Now that you’ve identified which pages are cannibalizing their keyword phrases, it’s decision time:
If two pages have duplicate or near duplicate content – including category and tag pages and pages with URL parameters – you need to decide which of the two is the optimal or canonical version (e.g. ranks higher when you do an advanced search command – site:yoursite.com shared keyword phrase; has a bigger/better backlink profile and Page Authority; has more internal links; has a higher conversion rate, etc.) Use a 301 redirect from the non-optimal to the canonical version, or add a meta robots NOINDEX,FOLLOW tag and a canonical rel= tag pointing to the canonical version in the non-optimal page’s header.
If two or more pages are targeting a main keyword phrase like “Hunting Vest,” use your keyword discovery and intuitive sense to differentiate the two pages based on their content. Perhaps one page actually features a Mesh Back Hunting Vest while the other features a Cotton Field Hunting Vest. These are two different pages of content that pass this simple gut check: If a human user searched “mesh back hunting vest,” am I doing everything I can to make sure they land on the Mesh Back Hunting Vest page instead of the Hunting Vests category page or the home page?
Use the canonical keywords you’ve mapped to each page to rewrite and shore up your page titles, descriptions, H1 and H2 tags. Take it a step further by ensuring that your internal links point to the canonical (optimal) versions upon which you’ve decided, using anchor text that supports the canonical strategy for that page.

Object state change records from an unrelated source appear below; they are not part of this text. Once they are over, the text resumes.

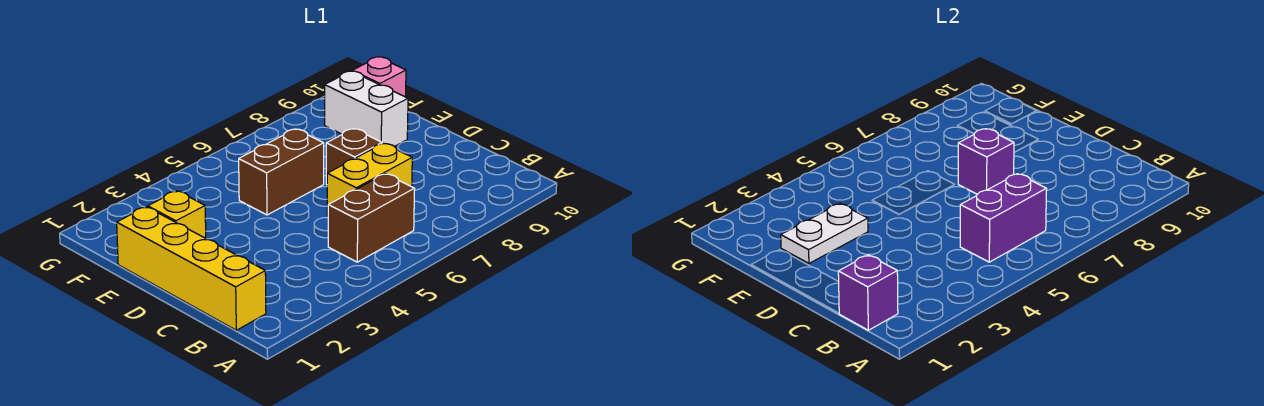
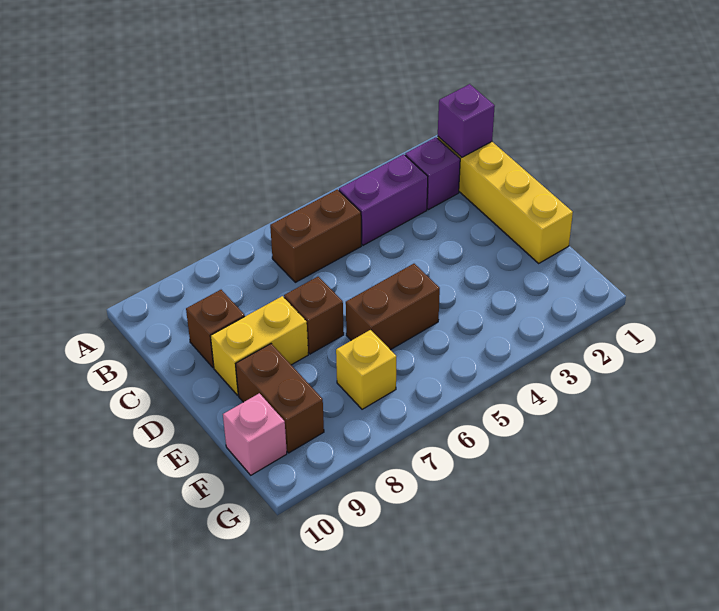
purple brick B5:B6 level 2 -> purple brick B3:B4 level 1
yellow brick C6:C7 level 1 -> yellow brick D8:D9 level 1
none -> brown brick C9 level 1
purple brick D7 level 2 -> purple brick B2 level 1
yellow brick E2 level 1 -> yellow brick F7 level 1
white plate E2:E3 level 2 -> none
white brick E9:F9 level 1 -> brown brick E9:F9 level 1

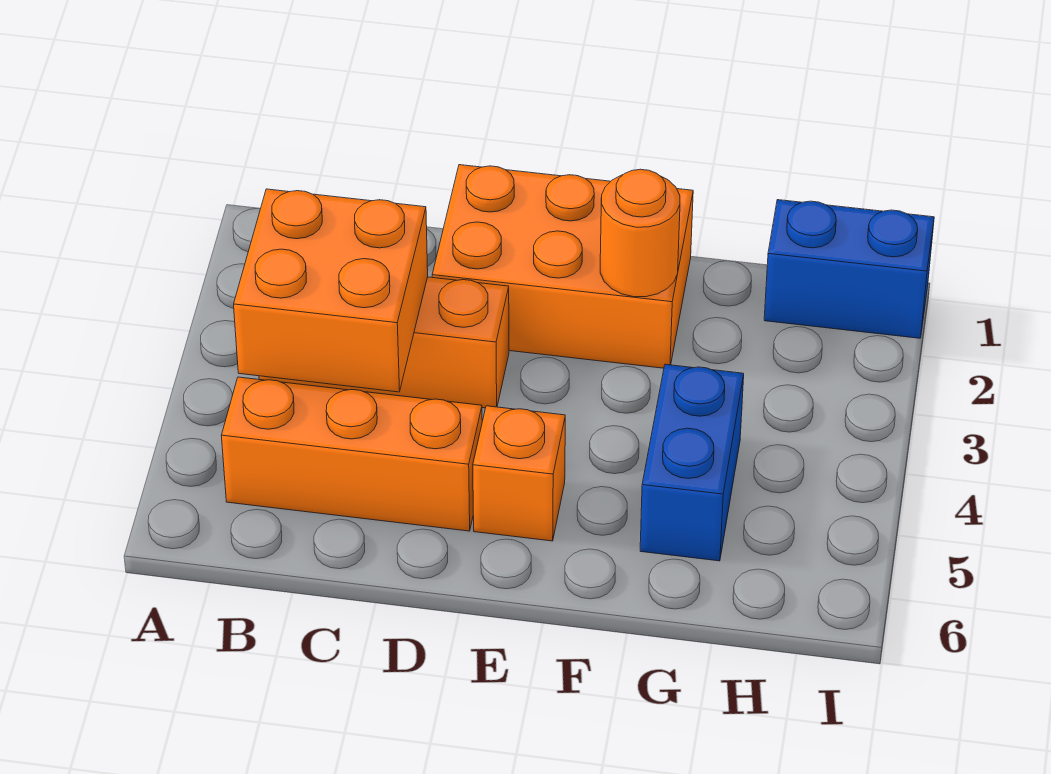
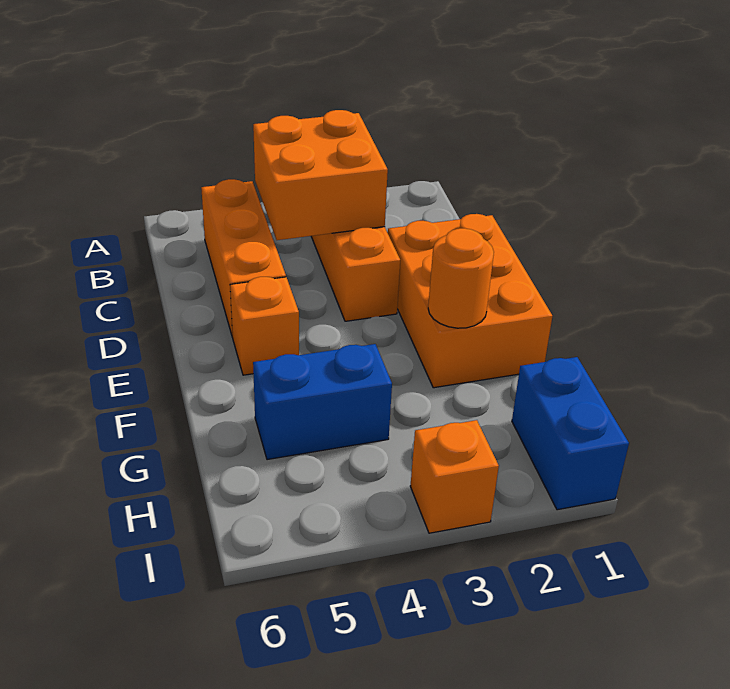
none -> orange brick I3 level 1

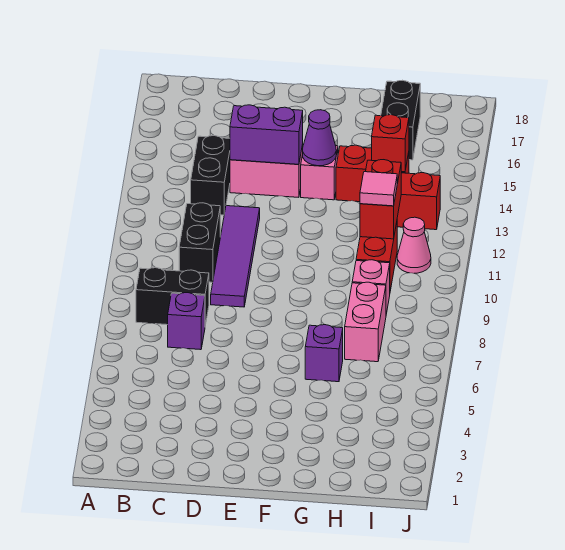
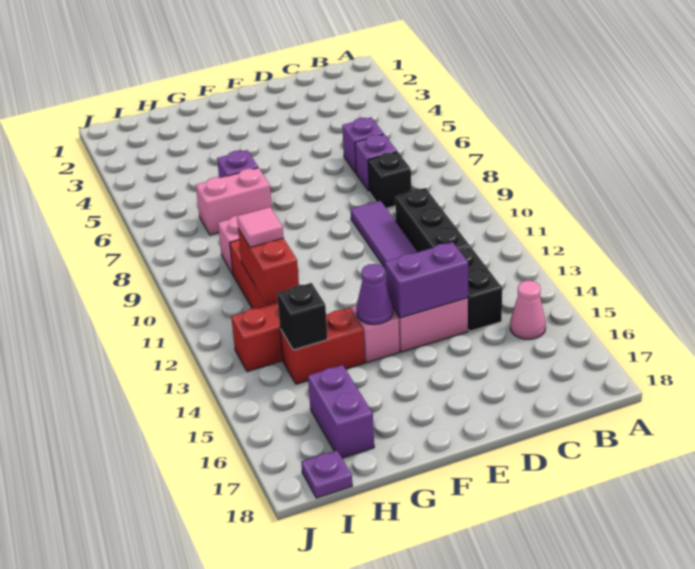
black brick B8:C8 level 1 -> black brick C8 level 1
none -> purple brick C6 level 1
black brick C10:C11 level 1 -> black brick C10:C12 level 1
pink brick H7:H8 level 1 -> pink brick G7:H7 level 1
red brick H14 level 2 -> black brick H14 level 2
black brick H16:H17 level 1 -> purple brick H16:H17 level 1
pink cone I11 level 1 -> pink cone B15 level 1
none -> purple plate I18 level 1

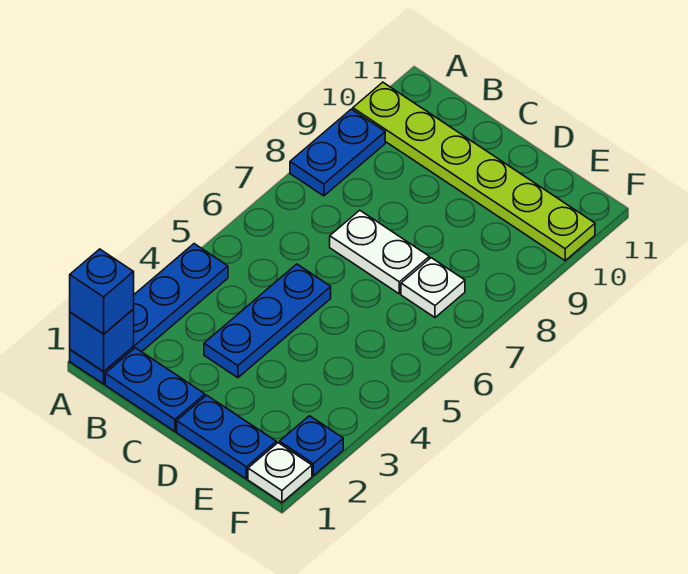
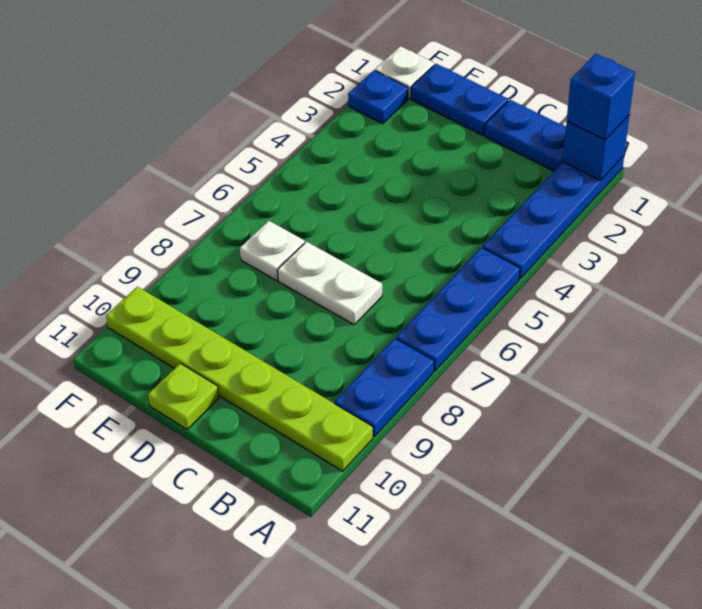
blue plate C3:C5 level 1 -> blue plate A5:A7 level 1
none -> lime plate D11 level 1

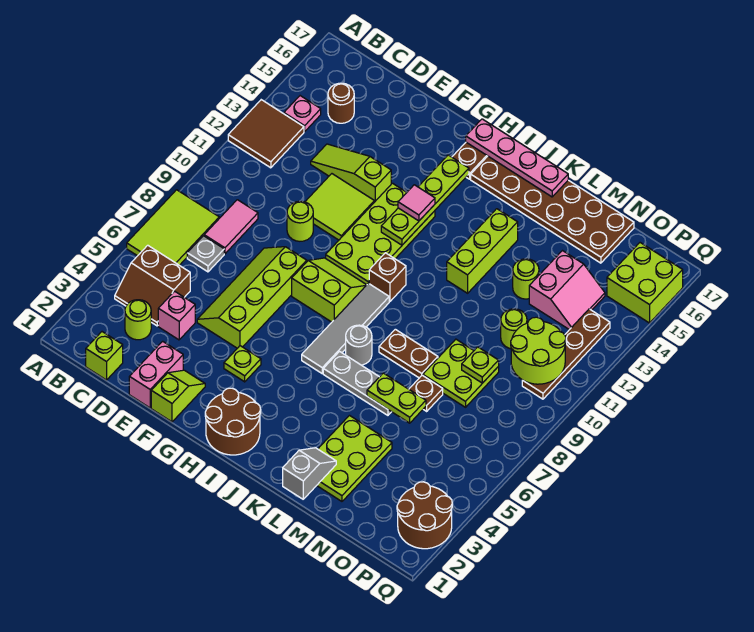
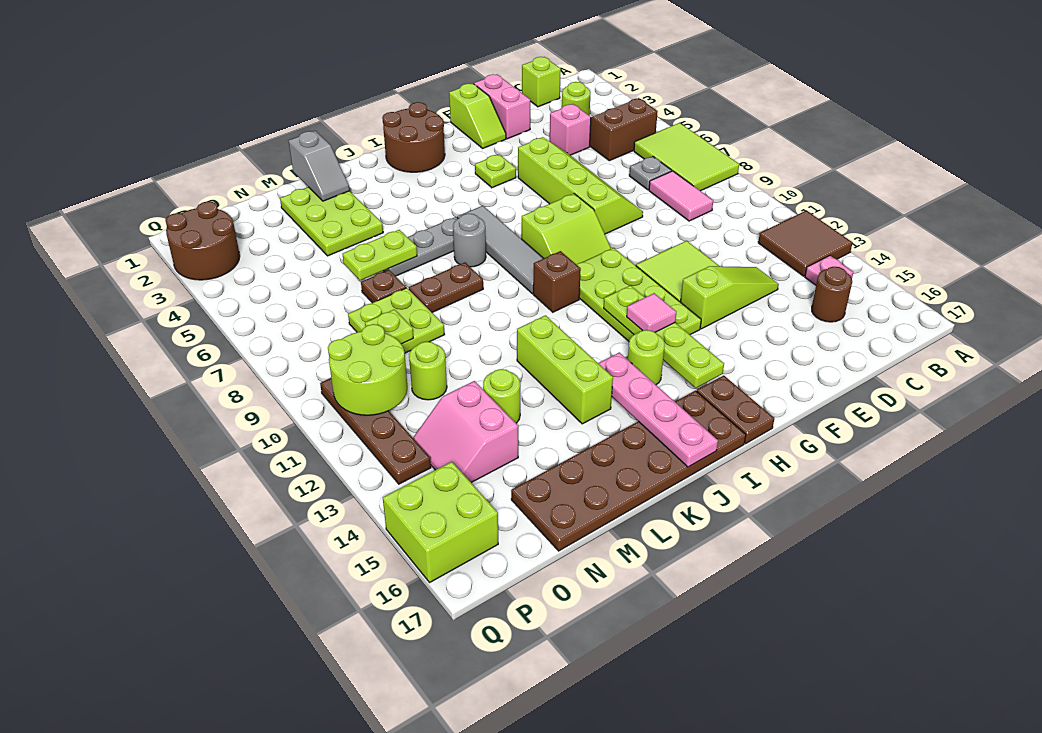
lime round brick E10 level 1 -> lime round brick I14 level 1
pink plate H17:K17 level 2 -> pink plate J14:J17 level 2

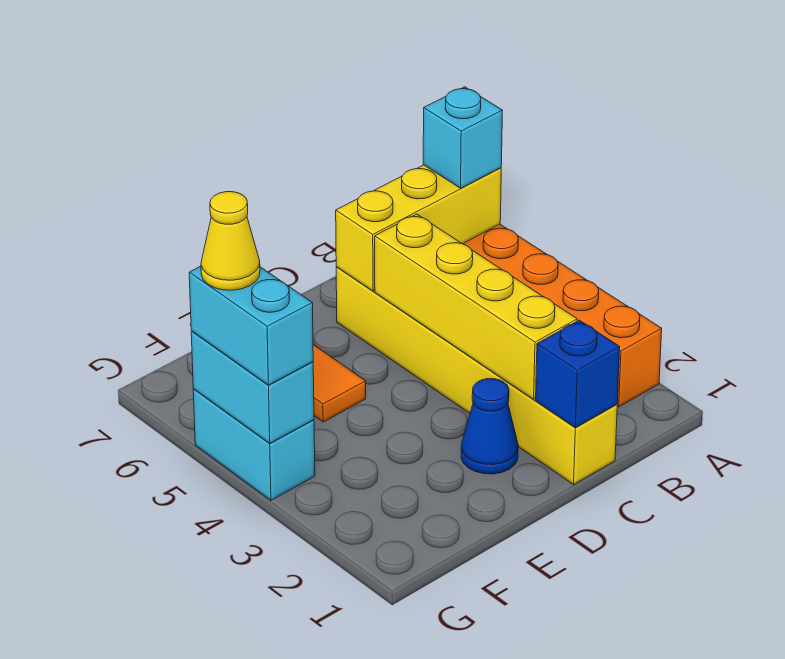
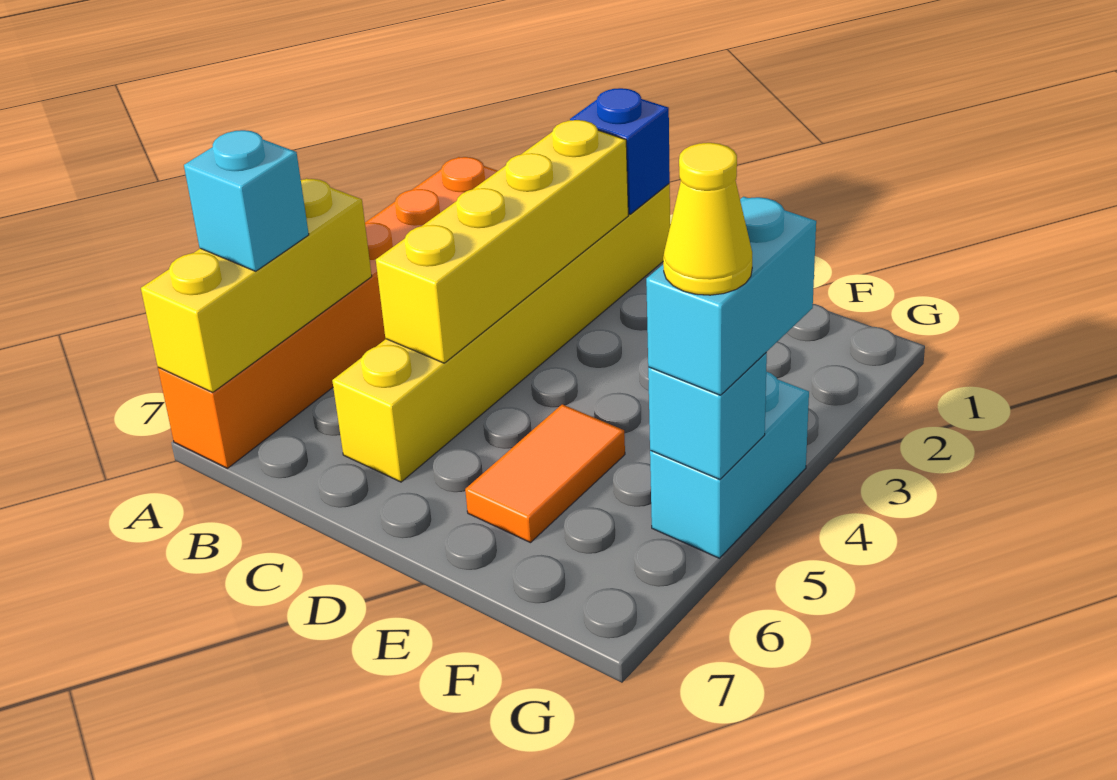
yellow brick A6:C6 level 2 -> yellow brick A5:A7 level 2
blue cone D2 level 1 -> none
cyan brick G4:G5 level 2 -> cyan brick G5 level 2

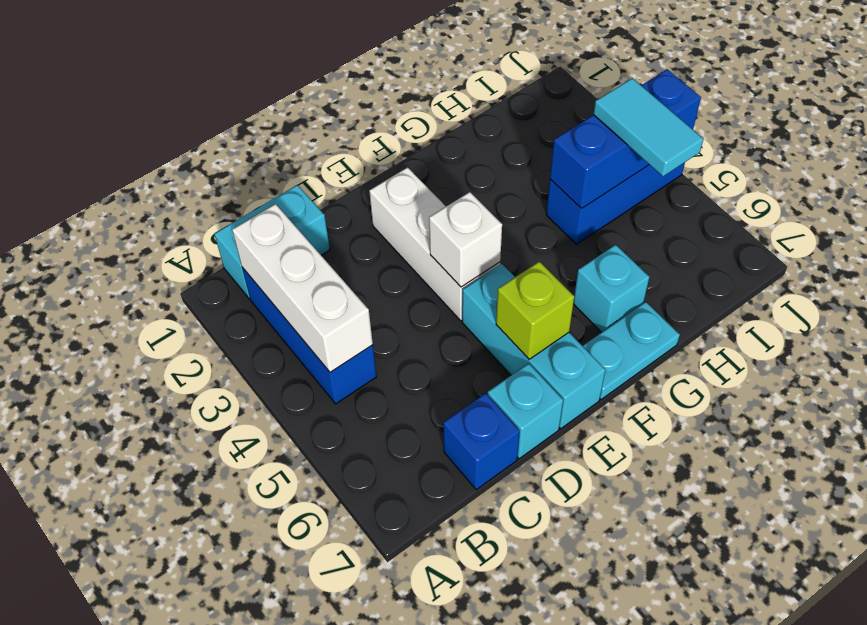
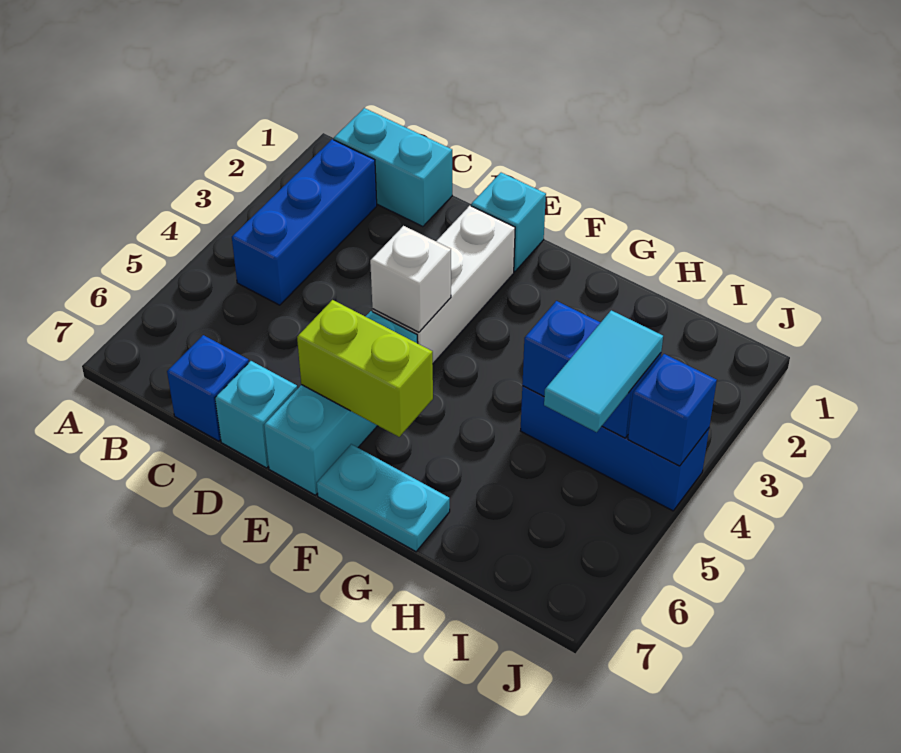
white brick B2:B4 level 2 -> none
lime brick E6 level 2 -> lime brick E6:F6 level 2
cyan brick G6 level 1 -> cyan brick E1 level 1

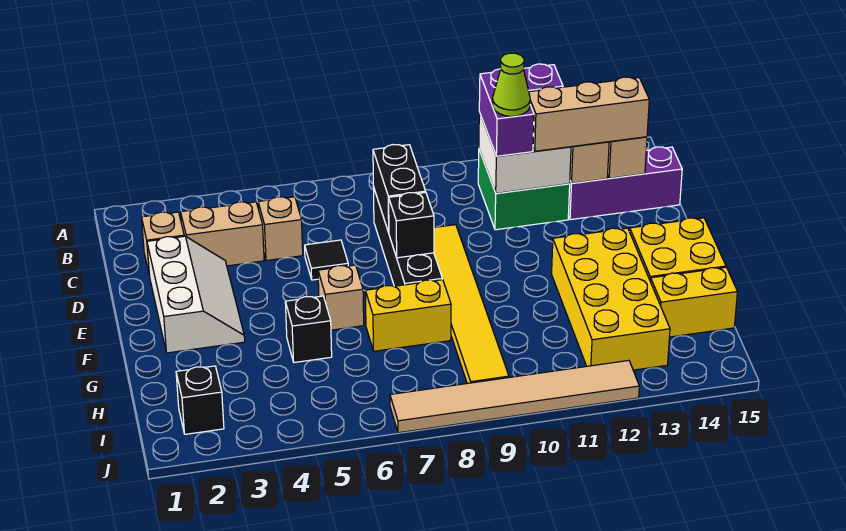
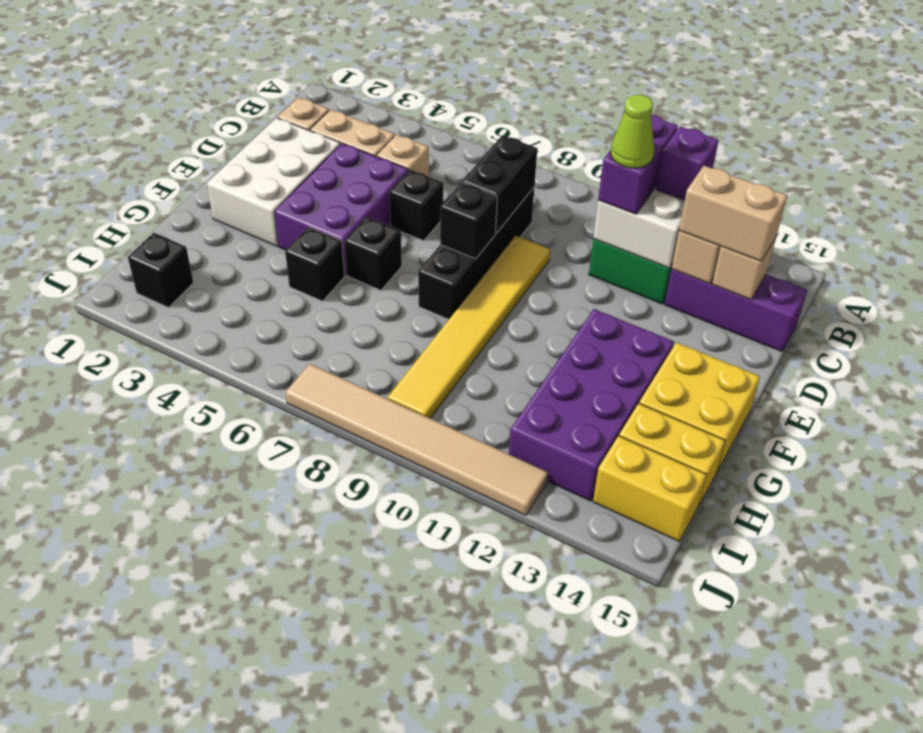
tan brick C12:C14 level 3 -> tan brick C13:C14 level 3
white slope D2:F3 level 1 top 2 -> white brick D2:F3 level 1
none -> purple brick D4:F5 level 1
black tile D6 level 1 -> black brick D6 level 1
tan brick F6 level 1 -> black brick F6 level 1
yellow brick F12:I13 level 1 -> purple brick F12:I13 level 1
yellow brick G7:G8 level 1 -> yellow brick I14:I15 level 1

A strong canonical SEO strategy is the best defense against keyword cannibalization. It gives you control over which pages should rank for given keyword queries; fends off unintentional duplicate content issues; helps increase click-through rates and lower bounce rates; clears the way for you to create new, deeper content that your users will find relevant and engaging versus replicated and thin; and offers confident insight into what organic search keywords are resulting in which landing pages, a big benefit in today’s “not provided” and “not set” era of site analytics.